### What to produce:
Rewrite all of the records below, replacing "Bergaransi" with "Garansi Resmi" each time it appears and leaving everything else unchanged.

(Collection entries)
......

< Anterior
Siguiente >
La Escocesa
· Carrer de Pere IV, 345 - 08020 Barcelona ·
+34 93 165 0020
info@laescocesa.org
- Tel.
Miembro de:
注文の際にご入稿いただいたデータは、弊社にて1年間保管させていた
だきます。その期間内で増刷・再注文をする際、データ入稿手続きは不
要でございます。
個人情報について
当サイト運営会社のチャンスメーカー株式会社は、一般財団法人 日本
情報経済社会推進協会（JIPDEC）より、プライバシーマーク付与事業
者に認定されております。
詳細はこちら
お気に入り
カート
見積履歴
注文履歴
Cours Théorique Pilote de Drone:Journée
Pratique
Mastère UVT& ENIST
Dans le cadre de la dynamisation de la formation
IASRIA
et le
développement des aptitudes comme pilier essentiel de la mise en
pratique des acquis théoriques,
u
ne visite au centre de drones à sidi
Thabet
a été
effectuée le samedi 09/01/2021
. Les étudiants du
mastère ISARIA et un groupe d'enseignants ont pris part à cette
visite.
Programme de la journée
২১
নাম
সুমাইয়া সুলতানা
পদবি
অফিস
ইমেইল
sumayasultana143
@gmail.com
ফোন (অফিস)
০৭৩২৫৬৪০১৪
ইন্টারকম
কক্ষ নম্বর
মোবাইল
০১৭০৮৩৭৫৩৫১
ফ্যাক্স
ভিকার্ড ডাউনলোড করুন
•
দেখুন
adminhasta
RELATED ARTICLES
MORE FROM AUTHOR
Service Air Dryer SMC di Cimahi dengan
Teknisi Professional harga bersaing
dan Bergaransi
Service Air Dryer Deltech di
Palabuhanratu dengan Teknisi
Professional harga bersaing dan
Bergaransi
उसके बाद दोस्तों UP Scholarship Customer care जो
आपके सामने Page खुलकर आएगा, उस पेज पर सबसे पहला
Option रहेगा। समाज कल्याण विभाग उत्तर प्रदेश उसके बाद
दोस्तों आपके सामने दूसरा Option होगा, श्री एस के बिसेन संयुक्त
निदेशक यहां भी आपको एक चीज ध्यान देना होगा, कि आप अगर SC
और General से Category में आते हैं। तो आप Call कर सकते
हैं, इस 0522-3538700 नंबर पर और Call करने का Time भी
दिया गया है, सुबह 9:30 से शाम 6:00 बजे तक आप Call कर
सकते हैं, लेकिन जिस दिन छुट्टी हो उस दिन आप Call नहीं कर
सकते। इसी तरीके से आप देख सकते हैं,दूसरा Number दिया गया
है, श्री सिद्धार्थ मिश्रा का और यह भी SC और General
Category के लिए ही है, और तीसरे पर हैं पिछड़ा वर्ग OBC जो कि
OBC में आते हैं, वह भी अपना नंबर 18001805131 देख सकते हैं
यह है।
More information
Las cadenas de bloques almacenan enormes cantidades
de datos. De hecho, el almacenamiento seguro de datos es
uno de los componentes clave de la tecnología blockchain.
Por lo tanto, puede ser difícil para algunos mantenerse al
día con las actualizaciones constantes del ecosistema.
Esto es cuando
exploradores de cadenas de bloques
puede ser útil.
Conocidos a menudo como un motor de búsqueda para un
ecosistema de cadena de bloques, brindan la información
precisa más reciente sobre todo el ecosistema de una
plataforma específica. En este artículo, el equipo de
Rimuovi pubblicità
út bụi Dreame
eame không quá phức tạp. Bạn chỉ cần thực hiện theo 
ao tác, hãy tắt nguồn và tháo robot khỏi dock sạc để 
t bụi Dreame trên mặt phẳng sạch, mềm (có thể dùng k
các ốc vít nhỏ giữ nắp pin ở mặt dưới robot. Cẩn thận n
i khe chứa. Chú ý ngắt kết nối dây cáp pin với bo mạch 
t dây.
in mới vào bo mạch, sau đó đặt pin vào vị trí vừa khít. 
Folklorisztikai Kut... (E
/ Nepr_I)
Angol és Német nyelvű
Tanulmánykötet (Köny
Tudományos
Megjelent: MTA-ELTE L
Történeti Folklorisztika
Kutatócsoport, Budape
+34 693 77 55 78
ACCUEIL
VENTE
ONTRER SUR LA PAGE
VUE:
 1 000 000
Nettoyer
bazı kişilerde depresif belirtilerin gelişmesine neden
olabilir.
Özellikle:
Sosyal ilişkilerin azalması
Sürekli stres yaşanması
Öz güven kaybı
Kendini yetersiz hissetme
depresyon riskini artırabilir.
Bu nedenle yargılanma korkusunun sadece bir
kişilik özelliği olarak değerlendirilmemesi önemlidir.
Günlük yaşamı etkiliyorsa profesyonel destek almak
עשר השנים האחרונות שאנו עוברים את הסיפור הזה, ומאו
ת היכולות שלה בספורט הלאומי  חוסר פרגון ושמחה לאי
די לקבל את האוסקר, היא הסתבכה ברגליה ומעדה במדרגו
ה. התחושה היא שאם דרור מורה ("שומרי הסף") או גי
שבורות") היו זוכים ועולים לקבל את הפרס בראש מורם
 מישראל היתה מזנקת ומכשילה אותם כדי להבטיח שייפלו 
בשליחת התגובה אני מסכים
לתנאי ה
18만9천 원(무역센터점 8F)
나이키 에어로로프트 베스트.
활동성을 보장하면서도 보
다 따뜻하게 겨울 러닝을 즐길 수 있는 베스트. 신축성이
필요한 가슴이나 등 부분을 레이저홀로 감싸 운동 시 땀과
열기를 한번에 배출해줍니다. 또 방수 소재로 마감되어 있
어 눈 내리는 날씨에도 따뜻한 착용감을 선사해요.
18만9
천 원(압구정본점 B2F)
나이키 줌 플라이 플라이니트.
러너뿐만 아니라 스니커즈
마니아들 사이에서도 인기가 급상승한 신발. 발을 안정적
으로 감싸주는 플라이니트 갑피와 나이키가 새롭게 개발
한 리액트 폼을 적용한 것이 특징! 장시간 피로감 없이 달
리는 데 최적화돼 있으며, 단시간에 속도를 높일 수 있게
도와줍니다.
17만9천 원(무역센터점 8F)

......

### Response box:
< Anterior
Siguiente >
La Escocesa
· Carrer de Pere IV, 345 - 08020 Barcelona ·
+34 93 165 0020
info@laescocesa.org
- Tel.
Miembro de:
注文の際にご入稿いただいたデータは、弊社にて1年間保管させていた
だきます。その期間内で増刷・再注文をする際、データ入稿手続きは不
要でございます。
個人情報について
当サイト運営会社のチャンスメーカー株式会社は、一般財団法人 日本
情報経済社会推進協会（JIPDEC）より、プライバシーマーク付与事業
者に認定されております。
詳細はこちら
お気に入り
カート
見積履歴
注文履歴
Cours Théorique Pilote de Drone:Journée
Pratique
Mastère UVT& ENIST
Dans le cadre de la dynamisation de la formation
IASRIA
et le
développement des aptitudes comme pilier essentiel de la mise en
pratique des acquis théoriques,
u
ne visite au centre de drones à sidi
Thabet
a été
effectuée le samedi 09/01/2021
. Les étudiants du
mastère ISARIA et un groupe d'enseignants ont pris part à cette
visite.
Programme de la journée
২১
নাম
সুমাইয়া সুলতানা
পদবি
অফিস
ইমেইল
sumayasultana143
@gmail.com
ফোন (অফিস)
০৭৩২৫৬৪০১৪
ইন্টারকম
কক্ষ নম্বর
মোবাইল
০১৭০৮৩৭৫৩৫১
ফ্যাক্স
ভিকার্ড ডাউনলোড করুন
•
দেখুন
adminhasta
RELATED ARTICLES
MORE FROM AUTHOR
Service Air Dryer SMC di Cimahi dengan
Teknisi Professional harga bersaing
dan Garansi Resmi
Service Air Dryer Deltech di
Palabuhanratu dengan Teknisi
Professional harga bersaing dan
Garansi Resmi
उसके बाद दोस्तों UP Scholarship Customer care जो
आपके सामने Page खुलकर आएगा, उस पेज पर सबसे पहला
Option रहेगा। समाज कल्याण विभाग उत्तर प्रदेश उसके बाद
दोस्तों आपके सामने दूसरा Option होगा, श्री एस के बिसेन संयुक्त
निदेशक यहां भी आपको एक चीज ध्यान देना होगा, कि आप अगर SC
और General से Category में आते हैं। तो आप Call कर सकते
हैं, इस 0522-3538700 नंबर पर और Call करने का Time भी
दिया गया है, सुबह 9:30 से शाम 6:00 बजे तक आप Call कर
सकते हैं, लेकिन जिस दिन छुट्टी हो उस दिन आप Call नहीं कर
सकते। इसी तरीके से आप देख सकते हैं,दूसरा Number दिया गया
है, श्री सिद्धार्थ मिश्रा का और यह भी SC और General
Category के लिए ही है, और तीसरे पर हैं पिछड़ा वर्ग OBC जो कि
OBC में आते हैं, वह भी अपना नंबर 18001805131 देख सकते हैं
यह है।
More information
Las cadenas de bloques almacenan enormes cantidades
de datos. De hecho, el almacenamiento seguro de datos es
uno de los componentes clave de la tecnología blockchain.
Por lo tanto, puede ser difícil para algunos mantenerse al
día con las actualizaciones constantes del ecosistema.
Esto es cuando
exploradores de cadenas de bloques
puede ser útil.
Conocidos a menudo como un motor de búsqueda para un
ecosistema de cadena de bloques, brindan la información
precisa más reciente sobre todo el ecosistema de una
plataforma específica. En este artículo, el equipo de
Rimuovi pubblicità
út bụi Dreame
eame không quá phức tạp. Bạn chỉ cần thực hiện theo 
ao tác, hãy tắt nguồn và tháo robot khỏi dock sạc để 
t bụi Dreame trên mặt phẳng sạch, mềm (có thể dùng k
các ốc vít nhỏ giữ nắp pin ở mặt dưới robot. Cẩn thận n
i khe chứa. Chú ý ngắt kết nối dây cáp pin với bo mạch 
t dây.
in mới vào bo mạch, sau đó đặt pin vào vị trí vừa khít. 
Folklorisztikai Kut... (E
/ Nepr_I)
Angol és Német nyelvű
Tanulmánykötet (Köny
Tudományos
Megjelent: MTA-ELTE L
Történeti Folklorisztika
Kutatócsoport, Budape
+34 693 77 55 78
ACCUEIL
VENTE
ONTRER SUR LA PAGE
VUE:
 1 000 000
Nettoyer
bazı kişilerde depresif belirtilerin gelişmesine neden
olabilir.
Özellikle:
Sosyal ilişkilerin azalması
Sürekli stres yaşanması
Öz güven kaybı
Kendini yetersiz hissetme
depresyon riskini artırabilir.
Bu nedenle yargılanma korkusunun sadece bir
kişilik özelliği olarak değerlendirilmemesi önemlidir.
Günlük yaşamı etkiliyorsa profesyonel destek almak
עשר השנים האחרונות שאנו עוברים את הסיפור הזה, ומאו
ת היכולות שלה בספורט הלאומי  חוסר פרגון ושמחה לאי
די לקבל את האוסקר, היא הסתבכה ברגליה ומעדה במדרגו
ה. התחושה היא שאם דרור מורה ("שומרי הסף") או גי
שבורות") היו זוכים ועולים לקבל את הפרס בראש מורם
 מישראל היתה מזנקת ומכשילה אותם כדי להבטיח שייפלו 
בשליחת התגובה אני מסכים
לתנאי ה
18만9천 원(무역센터점 8F)
나이키 에어로로프트 베스트.
활동성을 보장하면서도 보
다 따뜻하게 겨울 러닝을 즐길 수 있는 베스트. 신축성이
필요한 가슴이나 등 부분을 레이저홀로 감싸 운동 시 땀과
열기를 한번에 배출해줍니다. 또 방수 소재로 마감되어 있
어 눈 내리는 날씨에도 따뜻한 착용감을 선사해요.
18만9
천 원(압구정본점 B2F)
나이키 줌 플라이 플라이니트.
러너뿐만 아니라 스니커즈
마니아들 사이에서도 인기가 급상승한 신발. 발을 안정적
으로 감싸주는 플라이니트 갑피와 나이키가 새롭게 개발
한 리액트 폼을 적용한 것이 특징! 장시간 피로감 없이 달
리는 데 최적화돼 있으며, 단시간에 속도를 높일 수 있게
도와줍니다.
17만9천 원(무역센터점 8F)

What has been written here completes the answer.